- Coat of arms
- Location of Wickenrodt within Birkenfeld district
- Location of Wickenrodt
- Wickenrodt Wickenrodt
- Coordinates: 49°48′58″N 07°21′33″E﻿ / ﻿49.81611°N 7.35917°E
- Country: Germany
- State: Rhineland-Palatinate
- District: Birkenfeld
- Municipal assoc.: Herrstein-Rhaunen

Government
- • Mayor (2019–24): Michael Adam

Area
- • Total: 5.27 km^{2} (2.03 sq mi)
- Elevation: 397 m (1,302 ft)

Population (2024-12-31)
- • Total: 160
- • Density: 30/km^{2} (79/sq mi)
- Time zone: UTC+01:00 (CET)
- • Summer (DST): UTC+02:00 (CEST)
- Postal codes: 55758
- Dialling codes: 06785
- Vehicle registration: BIR
- Website: www.wickenrodt.de

= Wickenrodt =

Wickenrodt is an Ortsgemeinde – a municipality belonging to a Verbandsgemeinde, a kind of collective municipality – in the Birkenfeld district in Rhineland-Palatinate, Germany.
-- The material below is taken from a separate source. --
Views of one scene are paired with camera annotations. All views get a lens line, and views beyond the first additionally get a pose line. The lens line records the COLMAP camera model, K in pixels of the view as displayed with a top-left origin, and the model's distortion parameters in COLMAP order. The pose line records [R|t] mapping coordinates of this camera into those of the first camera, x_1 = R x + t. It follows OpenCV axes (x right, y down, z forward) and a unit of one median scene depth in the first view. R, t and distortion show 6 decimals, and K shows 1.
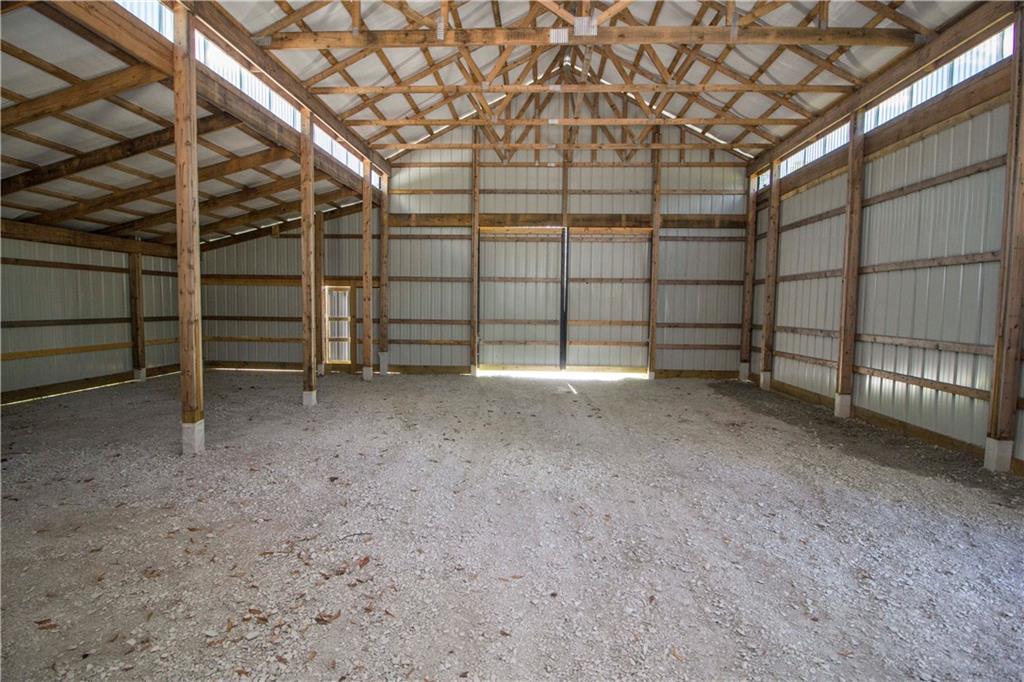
lens RADIAL K [[516.6, 0, 512.0], [0, 516.6, 341.0], [0, 0, 1]] dist [0.003454, -0.016296]
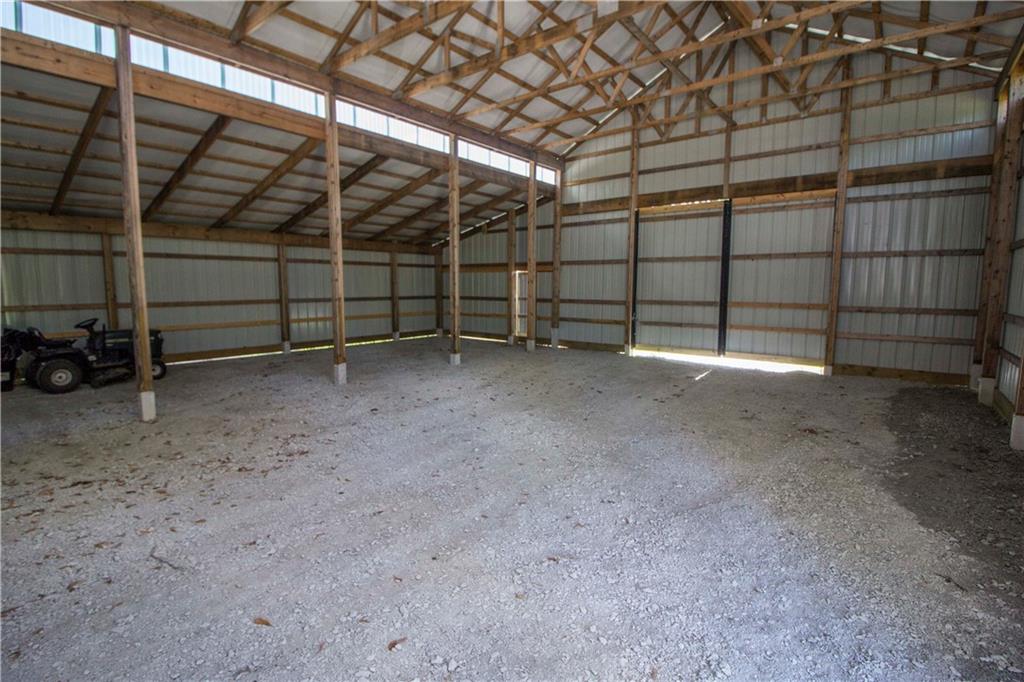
lens RADIAL K [[506.3, 0, 514.5], [0, 506.3, 350.4], [0, 0, 1]] dist [-0.001366, -0.012420]
pose [[0.794221, 0.068082, -0.603803, 0.363697], [-0.034010, 0.997126, 0.067695, -0.002549], [0.606677, -0.033229, 0.794254, 0.057276]]
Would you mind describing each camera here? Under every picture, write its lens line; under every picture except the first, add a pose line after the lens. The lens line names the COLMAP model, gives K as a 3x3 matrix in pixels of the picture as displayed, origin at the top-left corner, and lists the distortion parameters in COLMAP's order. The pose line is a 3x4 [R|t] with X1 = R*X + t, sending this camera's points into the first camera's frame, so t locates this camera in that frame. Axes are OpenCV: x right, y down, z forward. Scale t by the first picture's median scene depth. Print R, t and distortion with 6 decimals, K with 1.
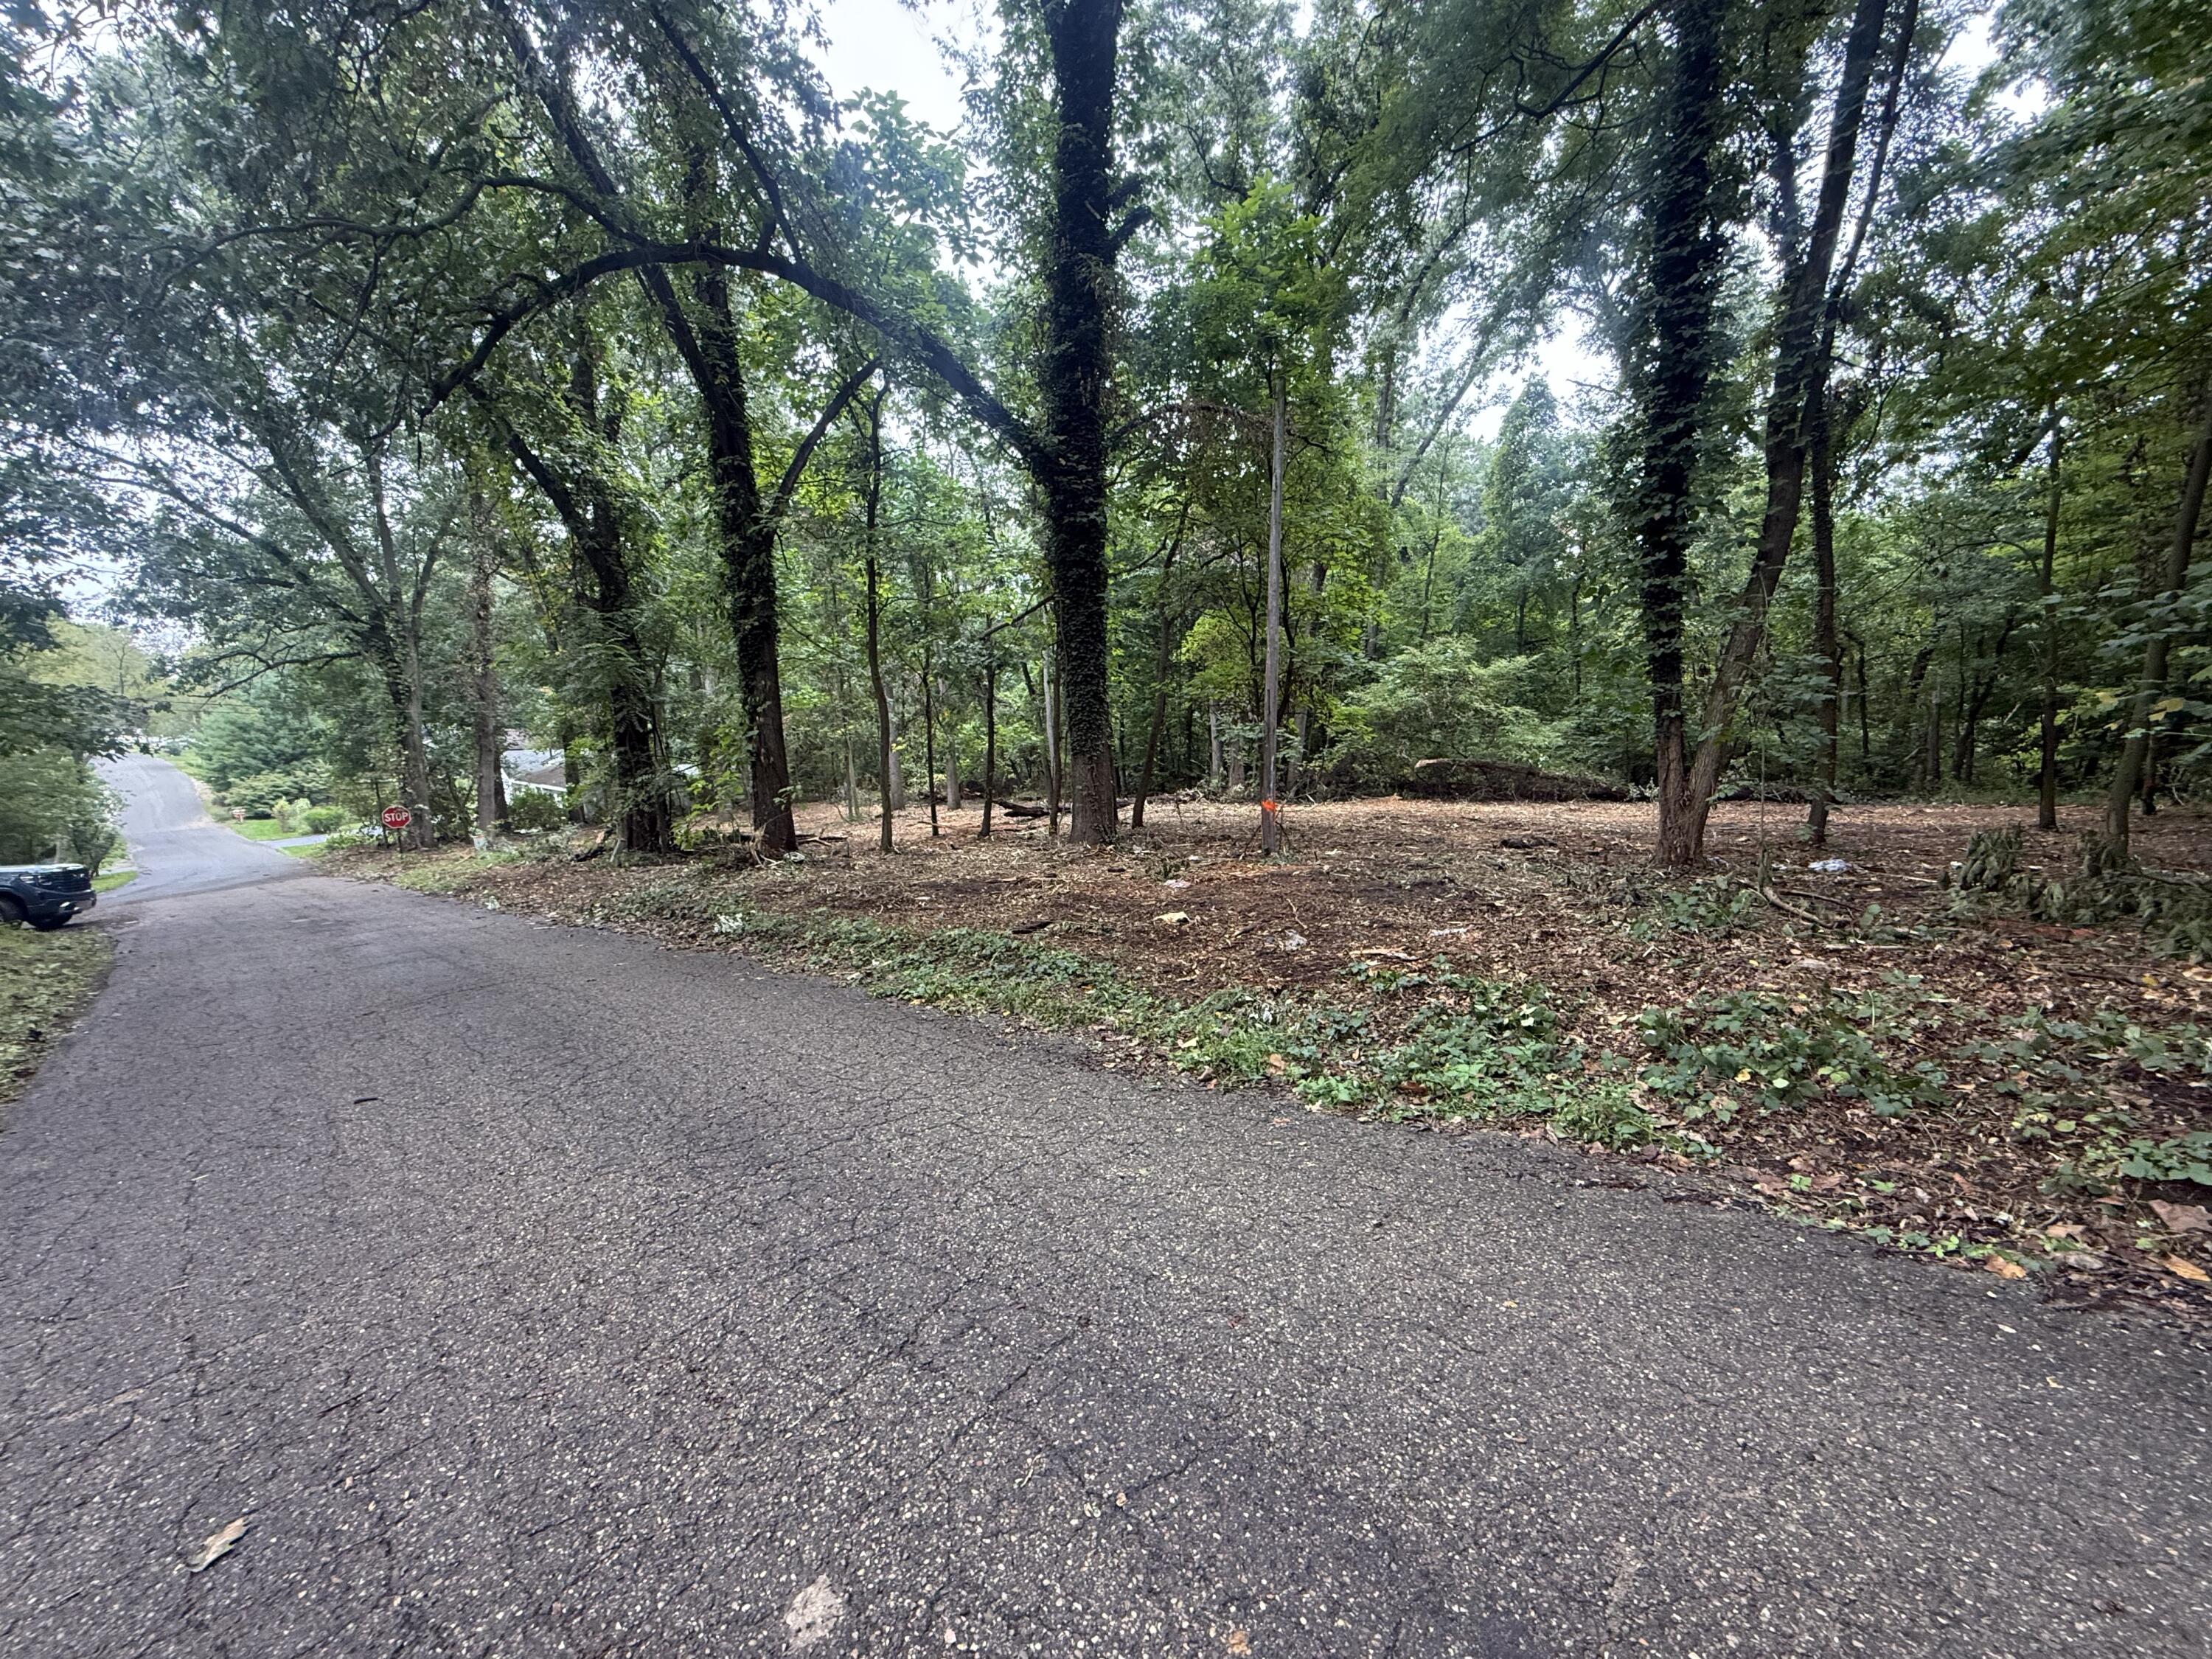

It belongs to the Verbandsgemeinde Herrstein-Rhaunen, whose seat is in Herrstein.

==Geography==

===Location===
The municipality lies in the Hunsrück on a plateau overlooking the Hahnenbach valley between Idar-Oberstein and Rhaunen.

===Neighbouring municipalities===
Wickenrodt borders in the north on the municipality of Bollenbach, in the northeast on the municipality of Bundenbach, in the east on the municipality of Sonnschied, in the south on the municipality of Niederhosenbach, in the southwest on the municipalities of Breitenthal and Oberhosenbach and in the northwest on the municipality of Sulzbach. Wickenrodt also meets the municipality of Griebelschied at a single point in the southeast.

==Politics==

===Municipal council===
The council is made up of 6 council members, who were elected by majority vote at the municipal election held on 7 June 2009, and the honorary mayor as chairman.

===Mayor===
Wickenrodt's mayor is Michael Adam.

===Coat of arms===
The municipality's arms might be described thus: Per bend vert a stylized W and in base an adze in bend argent, and Or a lion rampant gules armed and langued azure.

==Culture and sightseeing==

===Buildings===
The following are listed buildings or sites in Rhineland-Palatinate’s Directory of Cultural Monuments:
- Evangelical parish church, Unterdorf – aisleless church; nave essentially Romanesque, alterations in the 18th and 19th centuries; Romanesque quire tower with Late Gothic pointed spire; two bells: one about 1340 by Magister Sifride, Cologne, the newer one marked 1466
- Unterdorf 8 – Evangelical rectory; Classicist building with hipped roof, 1840s

===Regular events===
Each year, the Wickenrodt Beautification Club (Verschönerungsverein Wickenrodt) stages a folk and children's festival (last weekend in July), and the Wickenrodt Riding Club (Reitverein RV Wickenrodt) holds a riding tournament (first weekend in September).

Every other year (in even-numbered years), Saint Nicholas’s Market (Nikolausmarkt) takes place around the municipal centre on the first Saturday in December.

==Economy and infrastructure==

===Transport===
Running to the southeast of the municipality is Bundesstraße 41, which towards the south leads to the Autobahn A 62 (Kaiserslautern–Trier). Serving nearby Kirn is a railway station on the Nahe Valley Railway (Bingen–Saarbrücken).